While the legislature met in special session to hold down the costs of health insurance for teachers and public school personnel, other important developments in Arkansas education policy were taking place in the judicial system.

The state Supreme Court overturned a ruling by a Pulaski County judge and gave new life to a challenge of the state school funding formula, which was filed by a small and isolated school district in the Ozark Mountains.

Also, the Little Rock School District made an offer to end the long-running desegregation case and release the state from its legal obligation to pay the district about $42 million a year.

Both lawsuits have significant financial implications for every school district in Arkansas, because they potentially affect the amount of state education funding that is distributed every year.

In 2010 the Deer/Mount Judea School District filed a suit contending that the state did not provide enough funding to adequately educated students in geographically isolated districts.

A Pulaski County judge ruled that the issues in the Deer/Mount Judea case had already been litigated.
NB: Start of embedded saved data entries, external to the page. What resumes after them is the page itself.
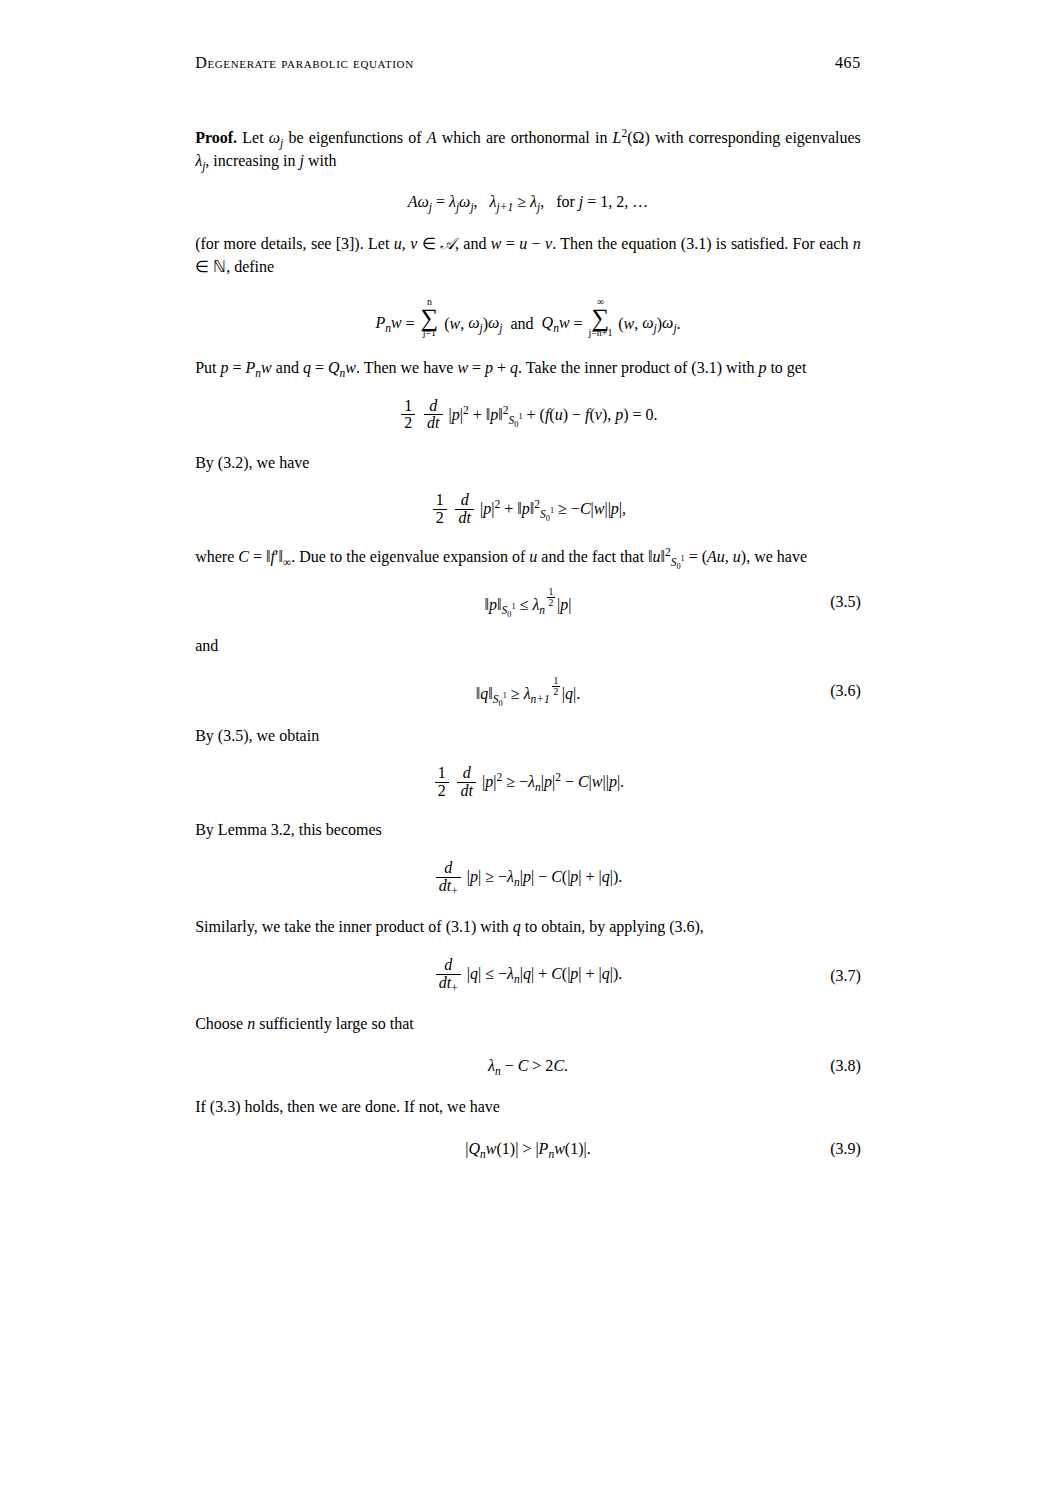Degenerate parabolic equation 465
Proof. Let ωj be eigenfunctions of A which are orthonormal in L2(Ω) with corresponding eigenvalues λj, increasing in j with
Aωj = λjωj, λj+1 ≥ λj, for j = 1, 2, …
(for more details, see [3]). Let u, v ∈ 𝒜, and w = u − v. Then the equation (3.1) is satisfied. For each n ∈ ℕ, define
Pnw = n∑j=1 (w, ωj)ωj and Qnw = ∞∑j=n+1 (w, ωj)ωj.
Put p = Pnw and q = Qnw. Then we have w = p + q. Take the inner product of (3.1) with p to get
12 ddt |p|2 + ‖p‖2S01 + (f(u) − f(v), p) = 0.
By (3.2), we have
12 ddt |p|2 + ‖p‖2S01 ≥ −C|w||p|,
where C = ‖f′‖∞. Due to the eigenvalue expansion of u and the fact that ‖u‖2S01 = (Au, u), we have
‖p‖S01 ≤ λn12|p| (3.5)
and
‖q‖S01 ≥ λn+112|q|. (3.6)
By (3.5), we obtain
12 ddt |p|2 ≥ −λn|p|2 − C|w||p|.
By Lemma 3.2, this becomes
ddt+ |p| ≥ −λn|p| − C(|p| + |q|).
Similarly, we take the inner product of (3.1) with q to obtain, by applying (3.6),
ddt+ |q| ≤ −λn|q| + C(|p| + |q|). (3.7)
Choose n sufficiently large so that
λn − C > 2C. (3.8)
If (3.3) holds, then we are done. If not, we have
|Qnw(1)| > |Pnw(1)|. (3.9)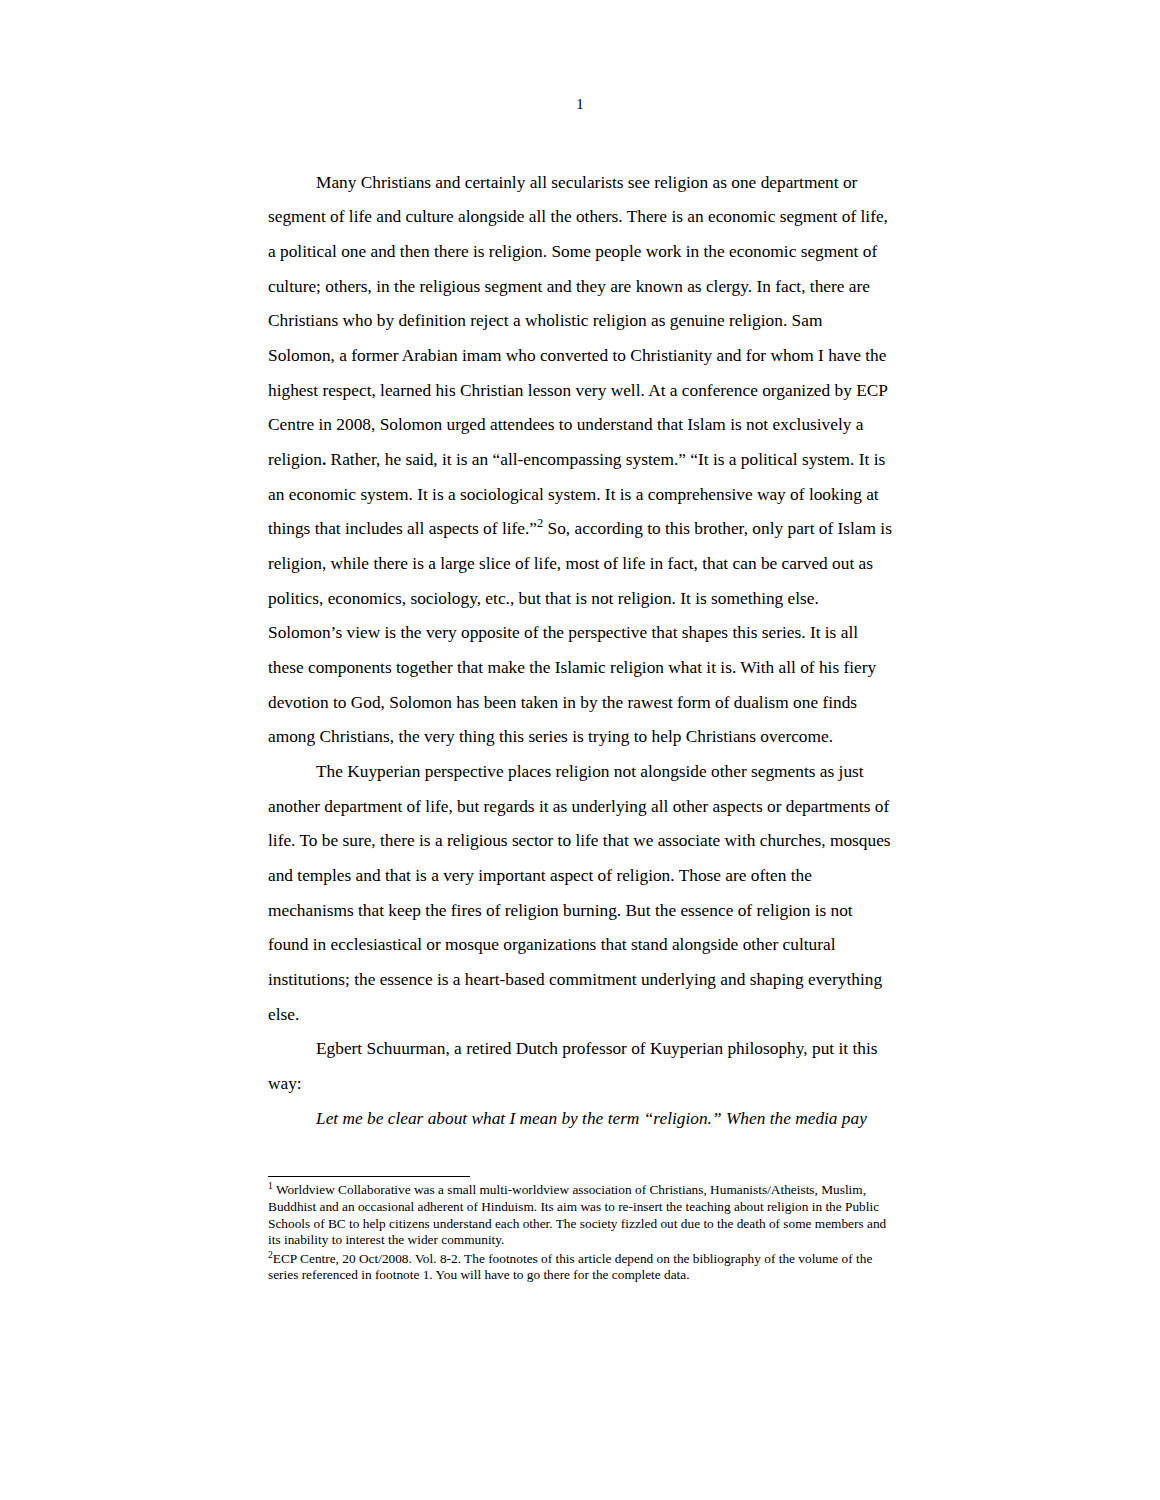1
Many Christians and certainly all secularists see religion as one department or segment of life and culture alongside all the others. There is an economic segment of life, a political one and then there is religion. Some people work in the economic segment of culture; others, in the religious segment and they are known as clergy. In fact, there are Christians who by definition reject a wholistic religion as genuine religion. Sam Solomon, a former Arabian imam who converted to Christianity and for whom I have the highest respect, learned his Christian lesson very well. At a conference organized by ECP Centre in 2008, Solomon urged attendees to understand that Islam is not exclusively a religion. Rather, he said, it is an “all-encompassing system.” “It is a political system. It is an economic system. It is a sociological system. It is a comprehensive way of looking at things that includes all aspects of life.”2 So, according to this brother, only part of Islam is religion, while there is a large slice of life, most of life in fact, that can be carved out as politics, economics, sociology, etc., but that is not religion. It is something else. Solomon’s view is the very opposite of the perspective that shapes this series. It is all these components together that make the Islamic religion what it is. With all of his fiery devotion to God, Solomon has been taken in by the rawest form of dualism one finds among Christians, the very thing this series is trying to help Christians overcome.
The Kuyperian perspective places religion not alongside other segments as just another department of life, but regards it as underlying all other aspects or departments of life. To be sure, there is a religious sector to life that we associate with churches, mosques and temples and that is a very important aspect of religion. Those are often the mechanisms that keep the fires of religion burning. But the essence of religion is not found in ecclesiastical or mosque organizations that stand alongside other cultural institutions; the essence is a heart-based commitment underlying and shaping everything else.
Egbert Schuurman, a retired Dutch professor of Kuyperian philosophy, put it this way:
Let me be clear about what I mean by the term “religion.” When the media pay
1 Worldview Collaborative was a small multi-worldview association of Christians, Humanists/Atheists, Muslim, Buddhist and an occasional adherent of Hinduism. Its aim was to re-insert the teaching about religion in the Public Schools of BC to help citizens understand each other. The society fizzled out due to the death of some members and its inability to interest the wider community.
2ECP Centre, 20 Oct/2008. Vol. 8-2. The footnotes of this article depend on the bibliography of the volume of the series referenced in footnote 1. You will have to go there for the complete data.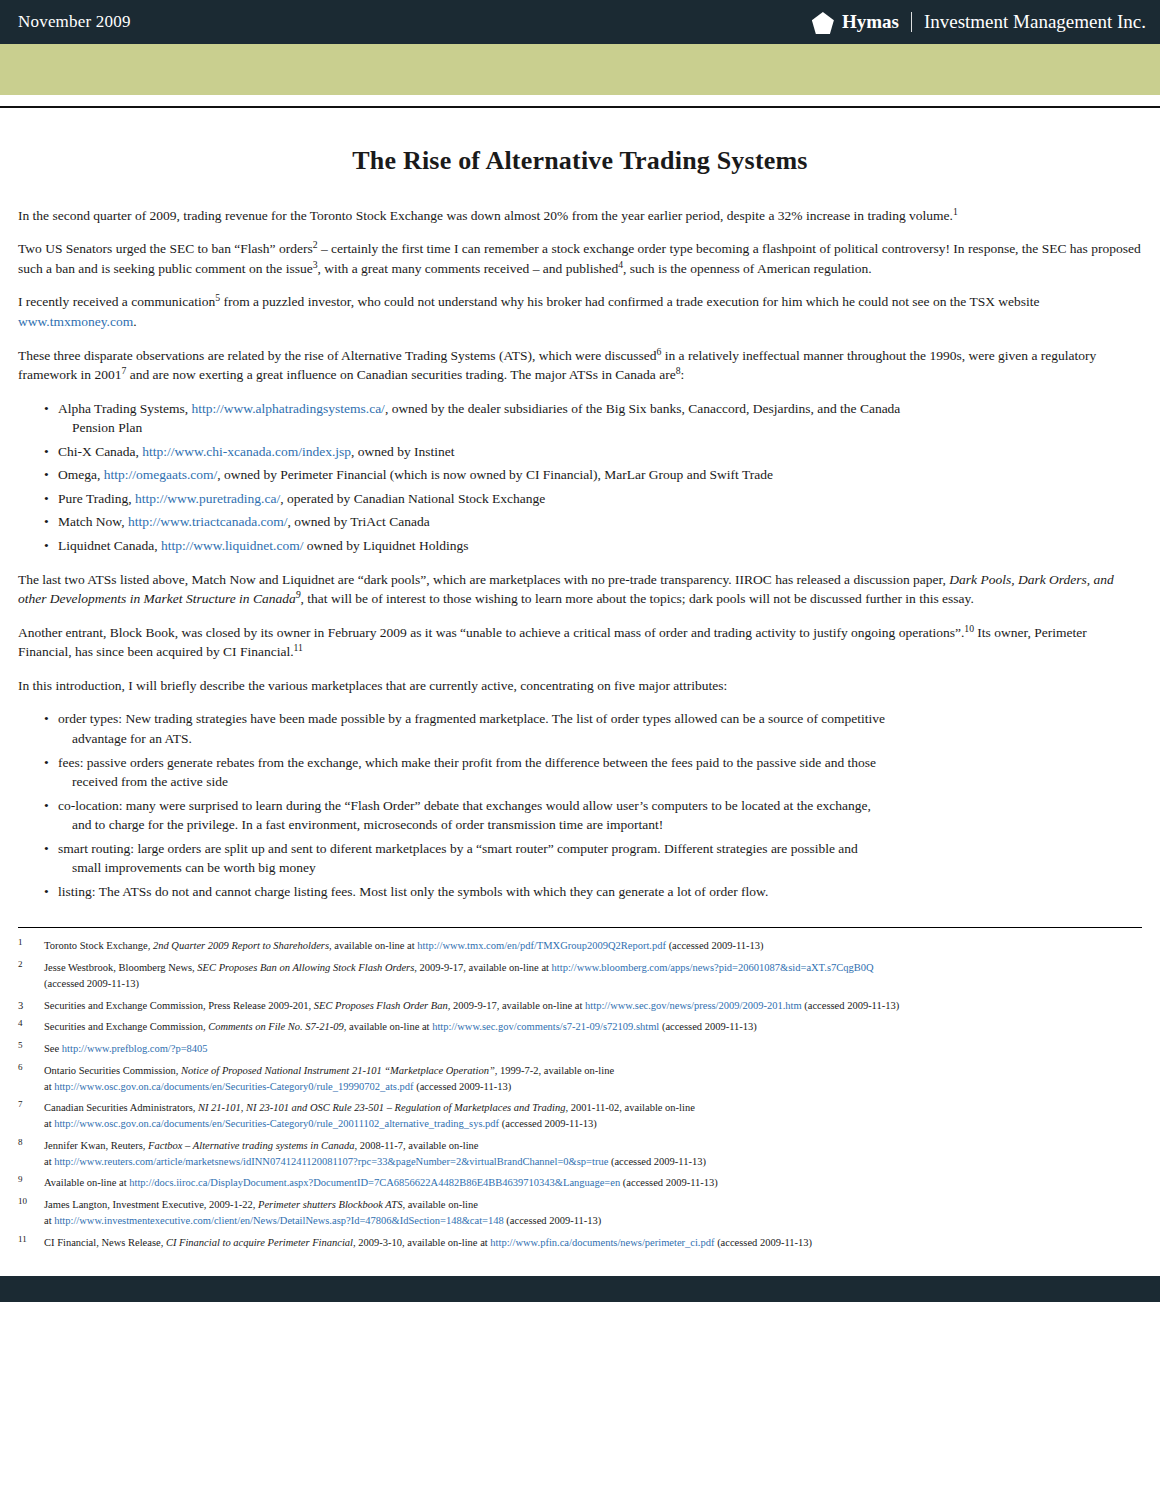November 2009
Hymas Investment Management Inc.
The Rise of Alternative Trading Systems
In the second quarter of 2009, trading revenue for the Toronto Stock Exchange was down almost 20% from the year earlier period, despite a 32% increase in trading volume.1
Two US Senators urged the SEC to ban “Flash” orders2 – certainly the first time I can remember a stock exchange order type becoming a flashpoint of political controversy! In response, the SEC has proposed such a ban and is seeking public comment on the issue3, with a great many comments received – and published4, such is the openness of American regulation.
I recently received a communication5 from a puzzled investor, who could not understand why his broker had confirmed a trade execution for him which he could not see on the TSX website www.tmxmoney.com.
These three disparate observations are related by the rise of Alternative Trading Systems (ATS), which were discussed6 in a relatively ineffectual manner throughout the 1990s, were given a regulatory framework in 20017 and are now exerting a great influence on Canadian securities trading. The major ATSs in Canada are8:
Alpha Trading Systems, http://www.alphatradingsystems.ca/, owned by the dealer subsidiaries of the Big Six banks, Canaccord, Desjardins, and the CanadaPension Plan
Chi-X Canada, http://www.chi-xcanada.com/index.jsp, owned by Instinet
Omega, http://omegaats.com/, owned by Perimeter Financial (which is now owned by CI Financial), MarLar Group and Swift Trade
Pure Trading, http://www.puretrading.ca/, operated by Canadian National Stock Exchange
Match Now, http://www.triactcanada.com/, owned by TriAct Canada
Liquidnet Canada, http://www.liquidnet.com/ owned by Liquidnet Holdings
The last two ATSs listed above, Match Now and Liquidnet are “dark pools”, which are marketplaces with no pre-trade transparency. IIROC has released a discussion paper, Dark Pools, Dark Orders, and other Developments in Market Structure in Canada9, that will be of interest to those wishing to learn more about the topics; dark pools will not be discussed further in this essay.
Another entrant, Block Book, was closed by its owner in February 2009 as it was “unable to achieve a critical mass of order and trading activity to justify ongoing operations”.10 Its owner, Perimeter Financial, has since been acquired by CI Financial.11
In this introduction, I will briefly describe the various marketplaces that are currently active, concentrating on five major attributes:
order types: New trading strategies have been made possible by a fragmented marketplace. The list of order types allowed can be a source of competitiveadvantage for an ATS.
fees: passive orders generate rebates from the exchange, which make their profit from the difference between the fees paid to the passive side and thosereceived from the active side
co-location: many were surprised to learn during the “Flash Order” debate that exchanges would allow user’s computers to be located at the exchange,and to charge for the privilege. In a fast environment, microseconds of order transmission time are important!
smart routing: large orders are split up and sent to diferent marketplaces by a “smart router” computer program. Different strategies are possible andsmall improvements can be worth big money
listing: The ATSs do not and cannot charge listing fees. Most list only the symbols with which they can generate a lot of order flow.
1 Toronto Stock Exchange, 2nd Quarter 2009 Report to Shareholders, available on-line at http://www.tmx.com/en/pdf/TMXGroup2009Q2Report.pdf (accessed 2009-11-13)
2 Jesse Westbrook, Bloomberg News, SEC Proposes Ban on Allowing Stock Flash Orders, 2009-9-17, available on-line at http://www.bloomberg.com/apps/news?pid=20601087&sid=aXT.s7CqgB0Q(accessed 2009-11-13)
3 Securities and Exchange Commission, Press Release 2009-201, SEC Proposes Flash Order Ban, 2009-9-17, available on-line at http://www.sec.gov/news/press/2009/2009-201.htm (accessed 2009-11-13)
4 Securities and Exchange Commission, Comments on File No. S7-21-09, available on-line at http://www.sec.gov/comments/s7-21-09/s72109.shtml (accessed 2009-11-13)
5 See http://www.prefblog.com/?p=8405
6 Ontario Securities Commission, Notice of Proposed National Instrument 21-101 “Marketplace Operation”, 1999-7-2, available on-lineat http://www.osc.gov.on.ca/documents/en/Securities-Category0/rule_19990702_ats.pdf (accessed 2009-11-13)
7 Canadian Securities Administrators, NI 21-101, NI 23-101 and OSC Rule 23-501 – Regulation of Marketplaces and Trading, 2001-11-02, available on-lineat http://www.osc.gov.on.ca/documents/en/Securities-Category0/rule_20011102_alternative_trading_sys.pdf (accessed 2009-11-13)
8 Jennifer Kwan, Reuters, Factbox – Alternative trading systems in Canada, 2008-11-7, available on-lineat http://www.reuters.com/article/marketsnews/idINN0741241120081107?rpc=33&pageNumber=2&virtualBrandChannel=0&sp=true (accessed 2009-11-13)
9 Available on-line at http://docs.iiroc.ca/DisplayDocument.aspx?DocumentID=7CA6856622A4482B86E4BB4639710343&Language=en (accessed 2009-11-13)
10 James Langton, Investment Executive, 2009-1-22, Perimeter shutters Blockbook ATS, available on-lineat http://www.investmentexecutive.com/client/en/News/DetailNews.asp?Id=47806&IdSection=148&cat=148 (accessed 2009-11-13)
11 CI Financial, News Release, CI Financial to acquire Perimeter Financial, 2009-3-10, available on-line at http://www.pfin.ca/documents/news/perimeter_ci.pdf (accessed 2009-11-13)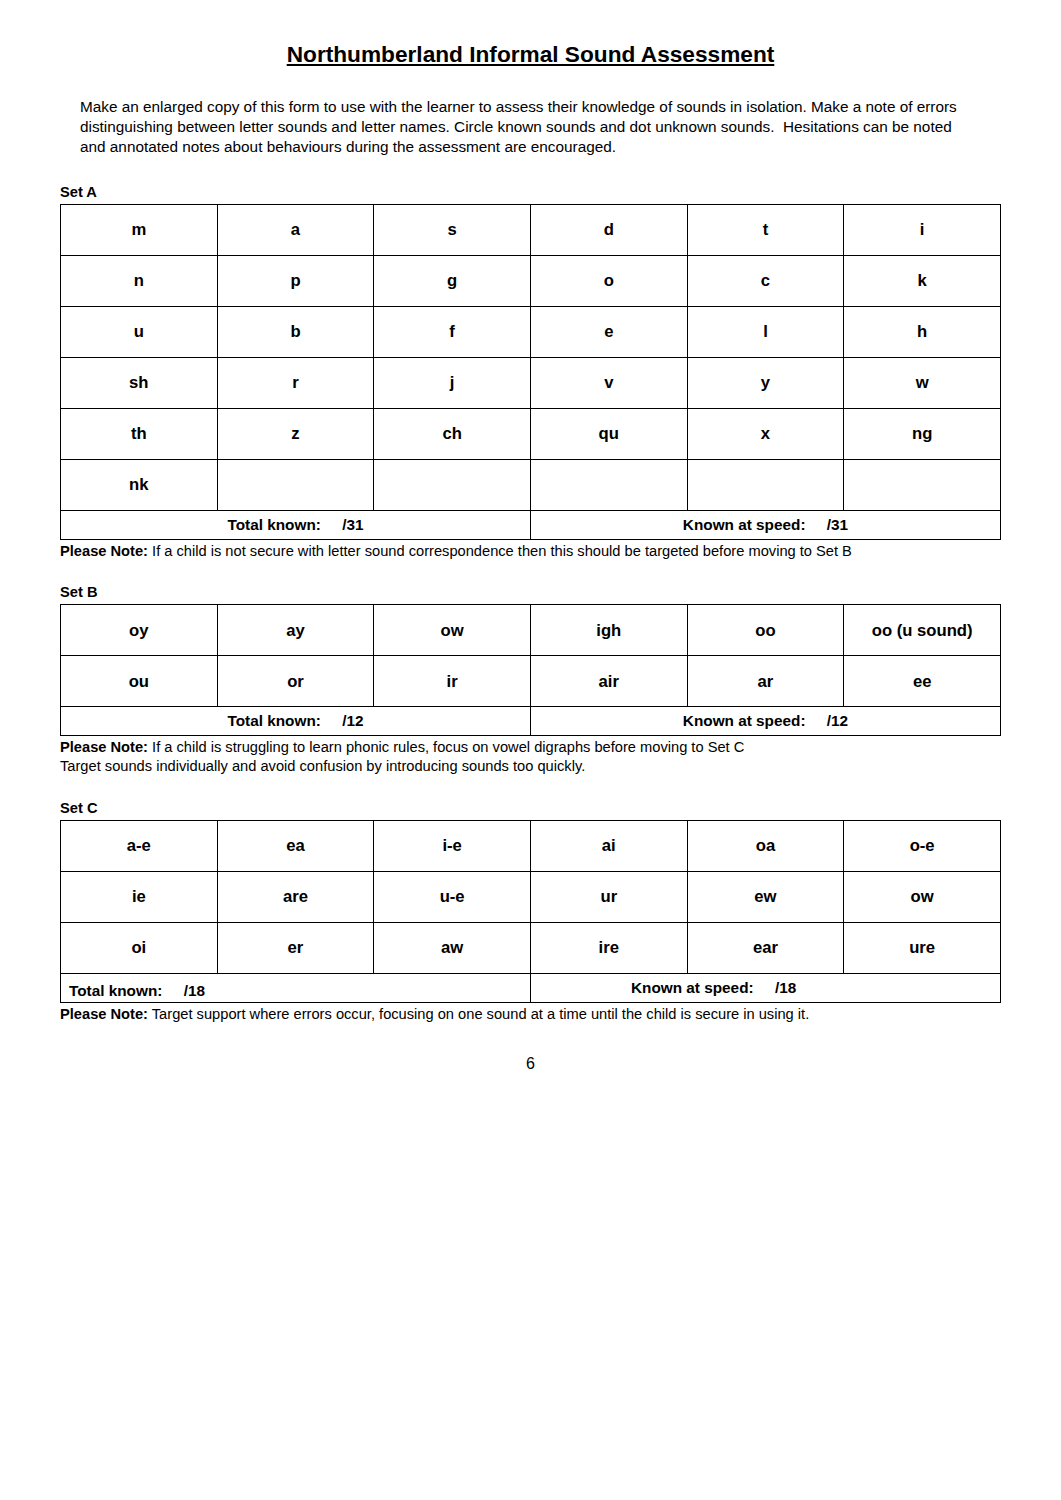Northumberland Informal Sound Assessment
Make an enlarged copy of this form to use with the learner to assess their knowledge of sounds in isolation. Make a note of errors distinguishing between letter sounds and letter names. Circle known sounds and dot unknown sounds. Hesitations can be noted and annotated notes about behaviours during the assessment are encouraged.
Set A
| m | a | s | d | t | i |
| n | p | g | o | c | k |
| u | b | f | e | l | h |
| sh | r | j | v | y | w |
| th | z | ch | qu | x | ng |
| nk | | | | | |
| Total known: /31 | Known at speed: /31 |
Please Note: If a child is not secure with letter sound correspondence then this should be targeted before moving to Set B
Set B
| oy | ay | ow | igh | oo | oo (u sound) |
| ou | or | ir | air | ar | ee |
| Total known: /12 | Known at speed: /12 |
Please Note: If a child is struggling to learn phonic rules, focus on vowel digraphs before moving to Set C
Target sounds individually and avoid confusion by introducing sounds too quickly.
Set C
| a-e | ea | i-e | ai | oa | o-e |
| ie | are | u-e | ur | ew | ow |
| oi | er | aw | ire | ear | ure |
| Total known: /18 | Known at speed: /18 |
Please Note: Target support where errors occur, focusing on one sound at a time until the child is secure in using it.
6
But the ruling was overturned in early October by the state Supreme Court, which ruled that the lawsuit did indeed present new issues and which sent the lawsuit back to the lower court for further hearings.

The Deer/ Mount Judea District lawsuit challenges the state’s method of determining the adequacy of school funding, of equalizing teacher salaries and of providing transportation funding.

State education officials are wary that the ruling could eventually re-open the Lake View case. That lawsuit, also filed by a small, isolated school district, successfully challenged the state’s method of distributing education funds.

After years of litigation the state was released from the Lake View case, but only after raising taxes and allocating hundreds of millions of new revenue to public schools.

The Pulaski County desegregation case has been in litigation for even longer. In 1984 a federal judge ruled that state laws and policy decisions had contributed to the segregation of the three school districts in Pulaski County.

In 1989 the state agreed to provide extra money to the three districts, in addition to the usual amount of state aid they would receive under the school funding formula. Since 1989 the state has provided more than $1 billion to the Pulaski County districts and there is no end in sight, even though two of the three districts in Pulaski County have been declared substantially desegregated.

At the urging of its new superintendent, the Little Rock School offered to end the lawsuit if the state paid it $42 million a year for seven years. Its offer has several conditions, such as a stipulation that the state would not retaliate against Little Rock and would not designate it to be in financial or academic distress during the seven years.

The attorney general, who represents the state, called the offer a "non-starter." He said that the state would not agree to any conditions, because Little Rock could prolong litigation indefinitely by arguing in court that the state was out of compliance with those conditions. Also, the attorney general said any agreement should include the other two school districts in the lawsuit, which are the North Little Rock School District and the Pulaski County Special School District.